Donald Bren School of Information and Computer Sciences
Gain experience with the real-time web, XML, JSON and Javascript
This is a solo assignment
Identify 5 JSON/XML data sources (URLs) that have geo-data in them. They must come from different domains.
For full credit the source of the data that you pull from should be dynamic. Not a static XML or JSON file sitting on a server somewhere.

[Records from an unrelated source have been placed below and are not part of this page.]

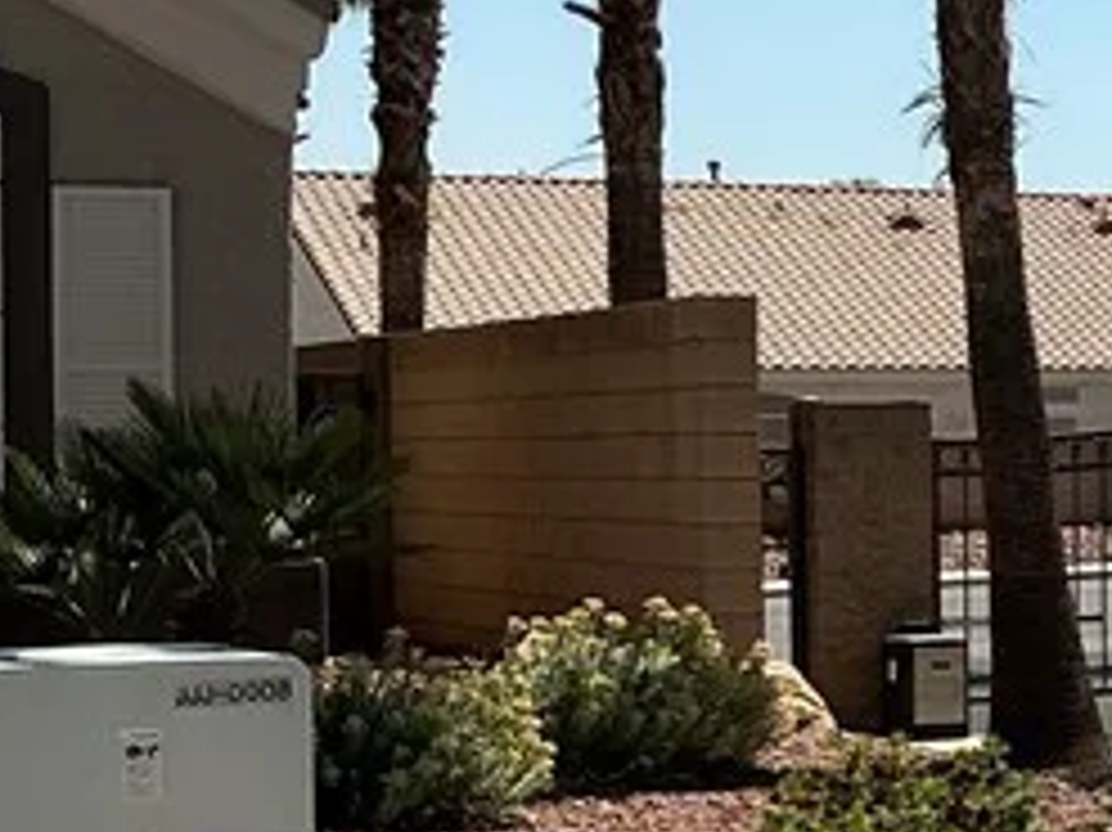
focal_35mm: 116
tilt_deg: +3.2
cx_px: 2283
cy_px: 463
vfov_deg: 12.8
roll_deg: -0.9
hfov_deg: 14.1
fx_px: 3725
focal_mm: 3
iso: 25
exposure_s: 1/2427
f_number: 1.8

By "dynamic" I mean it should give you different data from the same URL depending on when you request it *or* it should be constructed from the parameters of the URL that you give it.
If you use things that are completely static there will be a 3 point penalty per static source.
If you put the static feed in your table then there will be an additional 5 point penalty
Create a web-page that loads one of the 5 data-sources using AJAX, parses it and presents the data as a table on the webpage.
You must deal with cross-site data requests (you need a proxy or JSONP),
You must pick a library (probably jQuery) to parse and manipulate the data
You must insert/modify an html structure into a web-page using javascript
For the dynamic table:
It must have one row for every entry in the feed
Each row must have a description of the feed entry and the associated geo-data (at least)
The number of rows must *not* be hardcoded into the HTML. It must be dynamically loaded from the remote URL
Turn in a link to your web-page using the EEE Quiz Mechanism Turn in here
The web-page should list the 5 data sources (by URL) and your written description of what they are
Also on the web page should be a description of how you accomplished your data-parsing
Also on the web page is the dynamic table that is the result of your parsing (it should generate itself from a live AJAX call)
For bonus points do this three times: load one XML AJAX example, one JSON AJAX example and one JSONP example.
While graphic design is not the focus of this assignment, feel free to make your webpage look good.
Resources:
a proxy program which will get around the cross-site data restrictions:
Please note that this file must be on a machine that has both php and curl installed (students.ics.uci.edu is one such machine). The myProxy.php file must be on the same domain as the one that is executing the javascript. That's the whole point of why you need it.